Question

Given below are two statements: 
Statement (I) : The dimensions of Planck’s constant and angular momentum are same. 
Statement (II) : In Bohr’s model, electron revolves around the nucleus in those orbits for which angular momentum is an integral multiple of Planck’s constant. 
In the light of the above statements, choose the most appropriate answer from the options given below:

• A. Both Statement I and Statement II are correct
• B. Statement I is incorrect but Statement II is correct
• C. Statement I is correct but Statement II is incorrect
• D. Both Statement I and Statement II are incorrect

Hint:

Planck’s constant \( h \) and angular momentum \( L \) have the same dimensional formula. Also, in Bohr’s model, angular momentum is quantized in integer multiples of \( h/2\pi \).

Answer 1

The Correct Option is C

This problem is solved by analyzing each statement individually:

Statement I: "The dimensions of Planck’s constant and angular momentum are identical."

Planck's constant \( h \) has the dimensional formula \([M^1L^2T^{-1}]\). Angular momentum \( L \), calculated as \( mvr \) (where \( m \) is mass, \( v \) is velocity, and \( r \) is radius), also has the dimensional formula \([M^1L^2T^{-1}]\).

Therefore, Planck's constant and angular momentum share the same dimensions. Statement I is accurate.

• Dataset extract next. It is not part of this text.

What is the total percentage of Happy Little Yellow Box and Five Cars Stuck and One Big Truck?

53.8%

Statement II: "In Bohr’s model, electrons orbit the nucleus in specific orbits where their angular momentum is an integral multiple of Planck's constant."

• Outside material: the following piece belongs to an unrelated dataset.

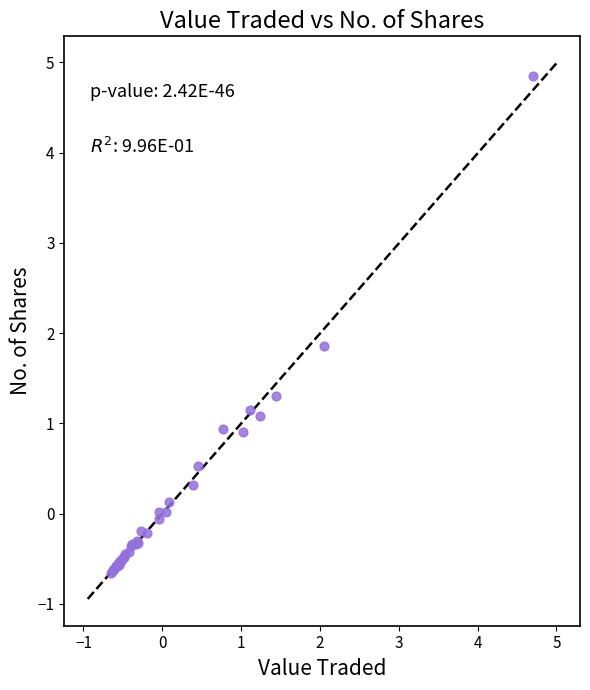

What Y value in the scatter plot is closest to 2?

1.9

Bohr’s model states that the electron's angular momentum \( L \) is quantized according to the formula:

\(L = n\frac{h}{2\pi}\) where \( n \) is a positive integer.

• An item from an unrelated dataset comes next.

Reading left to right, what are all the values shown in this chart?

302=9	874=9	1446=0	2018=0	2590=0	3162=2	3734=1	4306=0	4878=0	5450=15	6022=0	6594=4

This equation indicates that angular momentum is an integral multiple of \(\frac{h}{2\pi}\) (the reduced Planck's constant \( \hbar \)), not Planck's constant \( h \) itself. Consequently, Statement II is inaccurate because it omits the \(\frac{1}{2\pi}\) factor when relating angular momentum to Planck's constant.

Based on this analysis:

• Statement I is correct.
• Statement II is incorrect.

The accurate conclusion is: Statement I is correct, but Statement II is incorrect.